*GIVEN INFORMATION*:
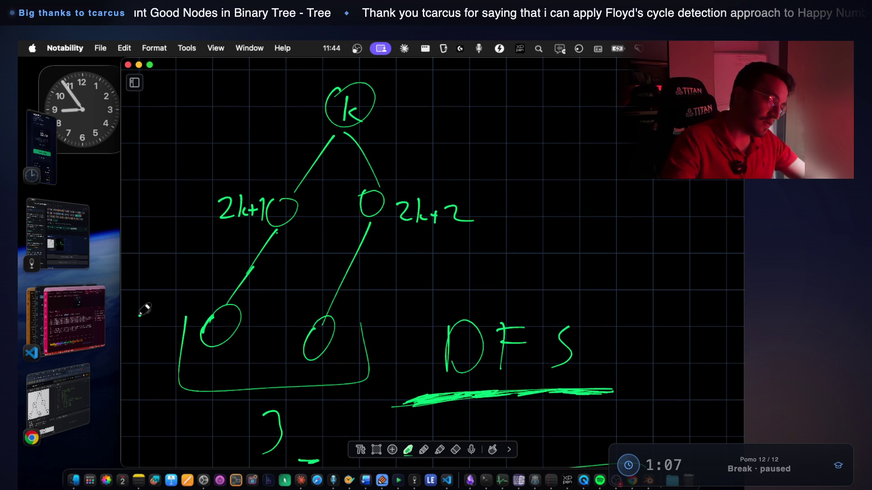
mouse_move(142, 315)
left_mouse_down()
mouse_move(133, 334)
mouse_move(148, 327)
mouse_move(145, 341)
mouse_move(163, 324)
mouse_move(162, 340)
mouse_move(187, 327)
mouse_move(182, 341)
left_mouse_up()
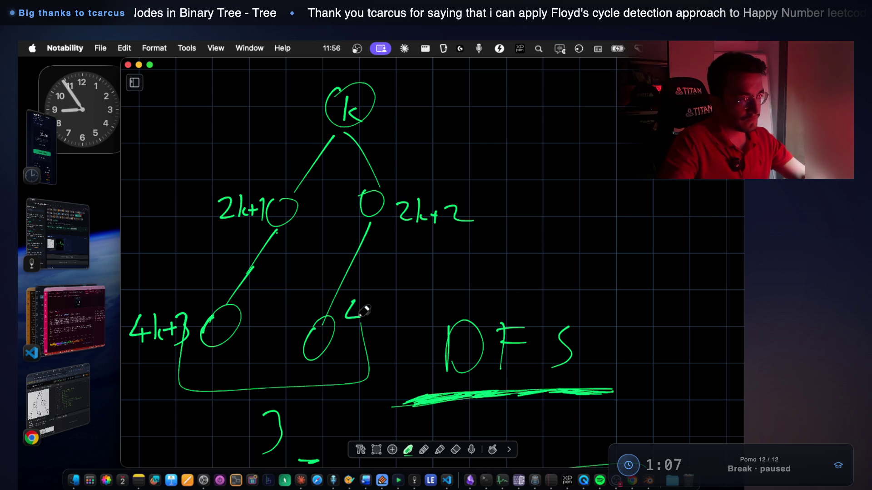
mouse_move(366, 301)
left_mouse_down()
mouse_move(366, 324)
mouse_move(402, 324)
mouse_move(415, 303)
left_mouse_up()
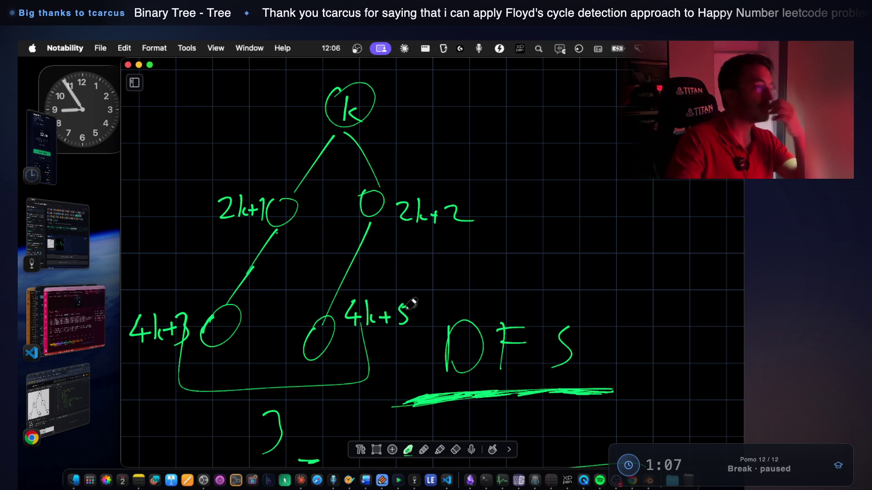
scroll(488, 277, "down", 2)
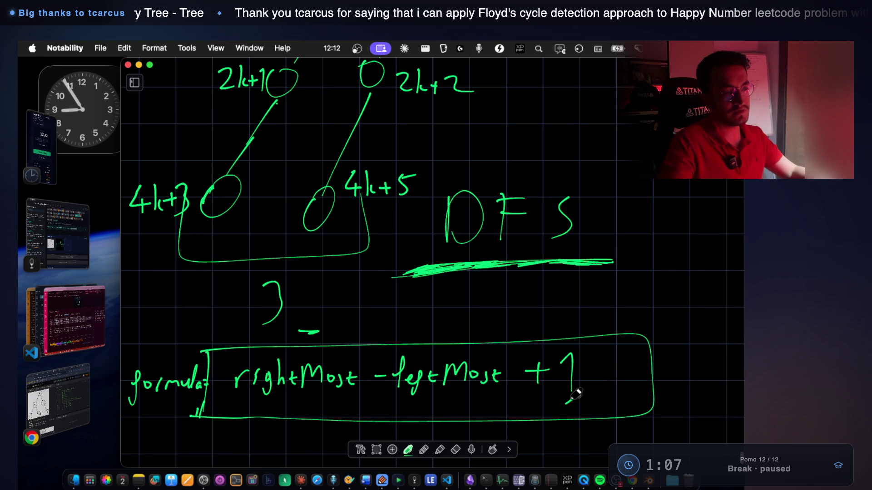
scroll(569, 365, "up", 5)
mouse_move(596, 187)
left_mouse_down()
mouse_move(609, 186)
mouse_move(623, 208)
mouse_move(609, 233)
left_mouse_up()
Finish and box the 3 above DFS, and add a dashed circle between the bottom nodes.
left_click_drag(564, 180, 569, 245)
mouse_move(564, 179)
left_mouse_down()
mouse_move(636, 175)
mouse_move(590, 250)
mouse_move(563, 253)
left_mouse_up()
scroll(595, 227, "down", 1)
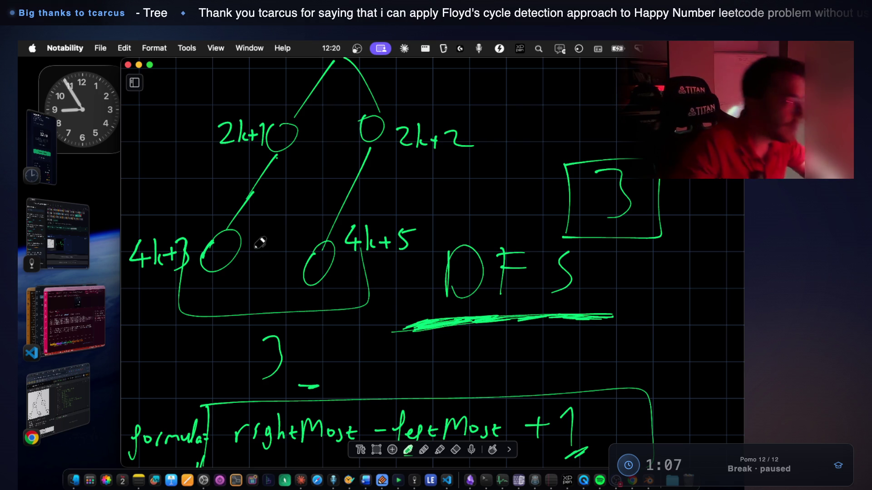
left_click_drag(256, 245, 255, 250)
mouse_move(253, 256)
left_mouse_down()
mouse_move(254, 267)
mouse_move(287, 264)
mouse_move(289, 249)
left_mouse_up()
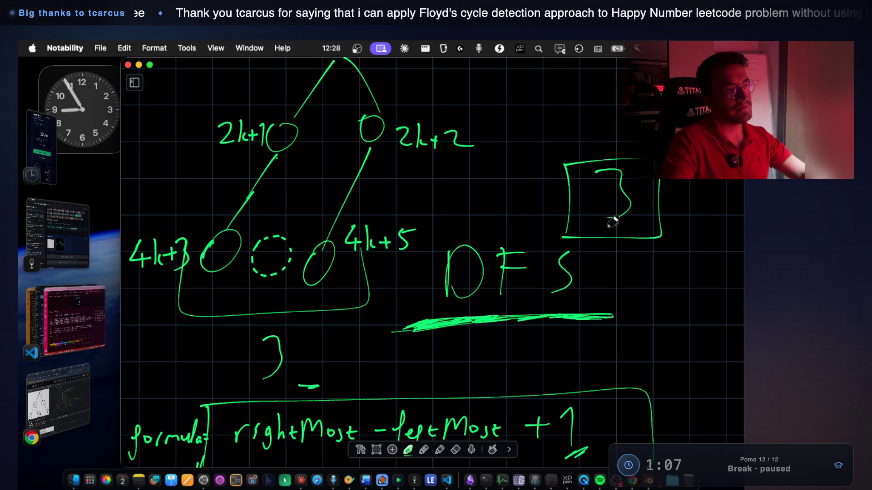
scroll(531, 268, "down", 10)
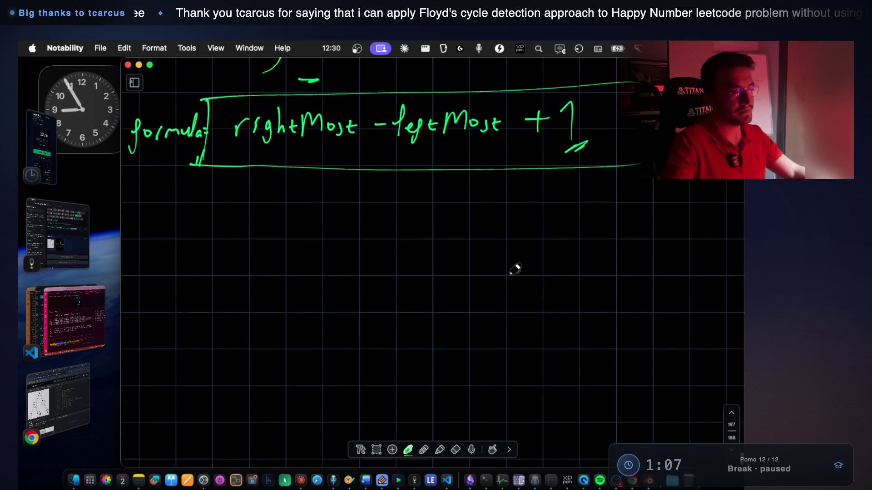
Handwrite the header func(k ) below the formula box.
left_click_drag(185, 239, 165, 274)
mouse_move(161, 258)
left_mouse_down()
mouse_move(215, 248)
mouse_move(227, 259)
mouse_move(259, 260)
left_mouse_up()
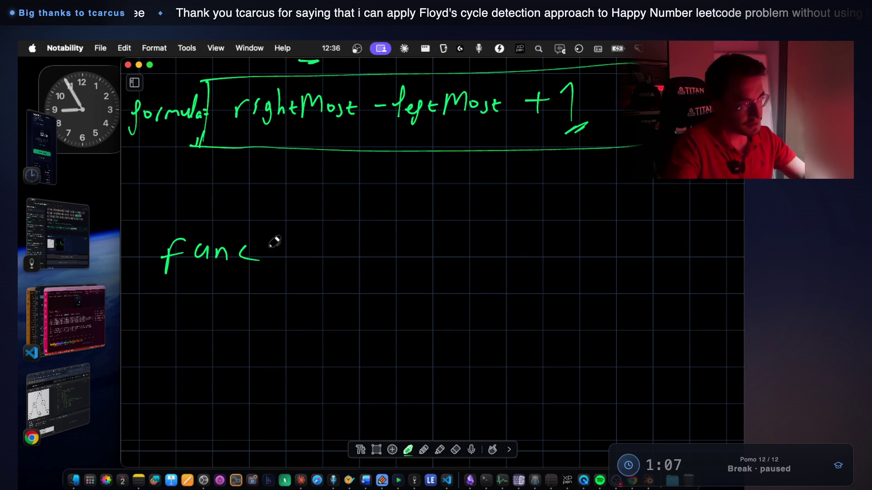
left_click_drag(285, 225, 292, 275)
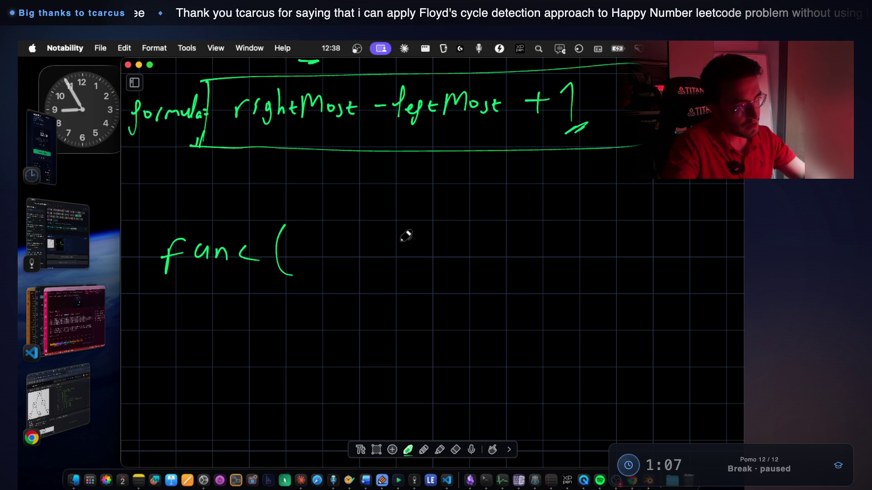
left_click_drag(487, 223, 490, 274)
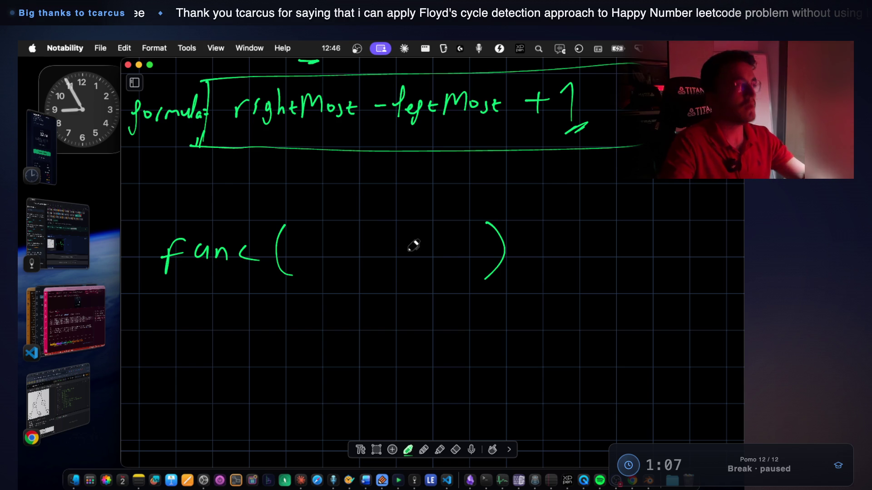
scroll(404, 245, "up", 5)
scroll(402, 247, "up", 7)
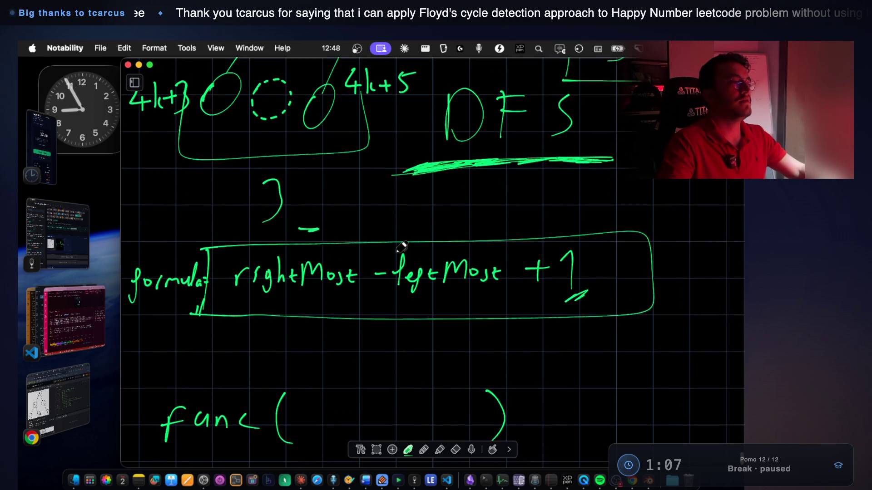
scroll(402, 246, "up", 6)
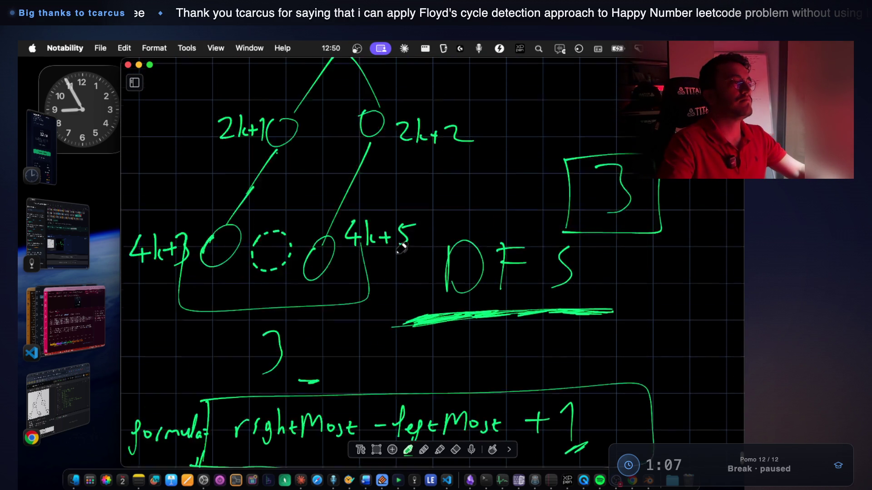
scroll(402, 247, "down", 7)
scroll(401, 248, "down", 9)
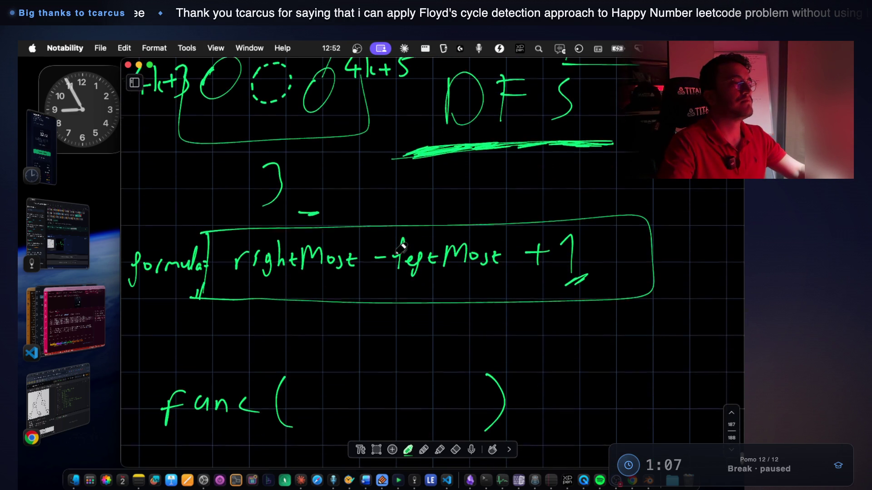
scroll(401, 248, "down", 1)
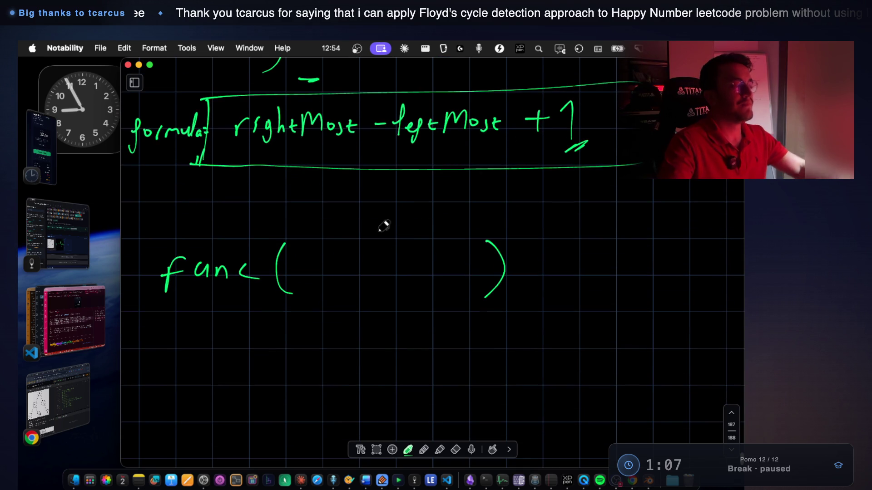
mouse_move(313, 268)
left_mouse_down()
mouse_move(320, 247)
mouse_move(315, 284)
mouse_move(347, 277)
left_mouse_up()
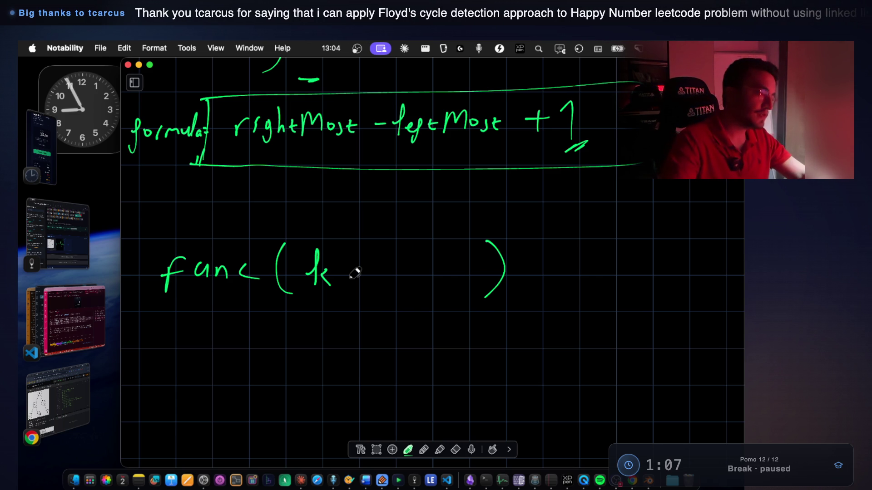
Write x = func(left); beneath the func header.
scroll(354, 273, "up", 2)
scroll(354, 272, "down", 5)
mouse_move(258, 287)
left_mouse_down()
mouse_move(277, 308)
mouse_move(258, 308)
left_mouse_up()
left_click_drag(288, 294, 309, 305)
left_click_drag(363, 277, 344, 329)
mouse_move(374, 292)
left_mouse_down()
mouse_move(420, 296)
mouse_move(427, 305)
left_mouse_up()
mouse_move(448, 269)
left_mouse_down()
mouse_move(452, 321)
mouse_move(494, 308)
left_mouse_up()
left_click_drag(515, 270, 498, 325)
left_click_drag(526, 284, 535, 305)
mouse_move(547, 260)
left_mouse_down()
mouse_move(550, 313)
mouse_move(579, 312)
left_mouse_up()
left_click(578, 294)
Write y = func(right); under the x line.
scroll(454, 318, "down", 3)
mouse_move(251, 325)
left_mouse_down()
mouse_move(265, 356)
mouse_move(254, 366)
left_mouse_up()
left_click_drag(297, 334, 311, 335)
left_click_drag(299, 342, 311, 343)
left_click_drag(359, 320, 333, 365)
mouse_move(367, 338)
left_mouse_down()
mouse_move(384, 331)
mouse_move(446, 341)
left_mouse_up()
mouse_move(476, 305)
left_mouse_down()
mouse_move(467, 339)
mouse_move(474, 361)
left_mouse_up()
left_click_drag(486, 332, 495, 330)
mouse_move(506, 334)
left_mouse_down()
mouse_move(508, 342)
mouse_move(531, 330)
mouse_move(520, 354)
left_mouse_up()
left_click(509, 318)
mouse_move(547, 302)
left_mouse_down()
mouse_move(557, 343)
mouse_move(575, 340)
left_mouse_up()
left_click_drag(559, 332, 577, 329)
mouse_move(578, 298)
left_mouse_down()
mouse_move(585, 356)
mouse_move(606, 358)
left_mouse_up()
left_click(609, 321)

*YOUR TASK*: Which lines run from the one containing "mouse_move(258, 308)" through the end of the material? Output exactly those lines and no others.

*EXERCISE SOLUTION*:
mouse_move(258, 308)
left_mouse_up()
left_click_drag(288, 294, 309, 305)
left_click_drag(363, 277, 344, 329)
mouse_move(374, 292)
left_mouse_down()
mouse_move(420, 296)
mouse_move(427, 305)
left_mouse_up()
mouse_move(448, 269)
left_mouse_down()
mouse_move(452, 321)
mouse_move(494, 308)
left_mouse_up()
left_click_drag(515, 270, 498, 325)
left_click_drag(526, 284, 535, 305)
mouse_move(547, 260)
left_mouse_down()
mouse_move(550, 313)
mouse_move(579, 312)
left_mouse_up()
left_click(578, 294)
Write y = func(right); under the x line.
scroll(454, 318, "down", 3)
mouse_move(251, 325)
left_mouse_down()
mouse_move(265, 356)
mouse_move(254, 366)
left_mouse_up()
left_click_drag(297, 334, 311, 335)
left_click_drag(299, 342, 311, 343)
left_click_drag(359, 320, 333, 365)
mouse_move(367, 338)
left_mouse_down()
mouse_move(384, 331)
mouse_move(446, 341)
left_mouse_up()
mouse_move(476, 305)
left_mouse_down()
mouse_move(467, 339)
mouse_move(474, 361)
left_mouse_up()
left_click_drag(486, 332, 495, 330)
mouse_move(506, 334)
left_mouse_down()
mouse_move(508, 342)
mouse_move(531, 330)
mouse_move(520, 354)
left_mouse_up()
left_click(509, 318)
mouse_move(547, 302)
left_mouse_down()
mouse_move(557, 343)
mouse_move(575, 340)
left_mouse_up()
left_click_drag(559, 332, 577, 329)
mouse_move(578, 298)
left_mouse_down()
mouse_move(585, 356)
mouse_move(606, 358)
left_mouse_up()
left_click(609, 321)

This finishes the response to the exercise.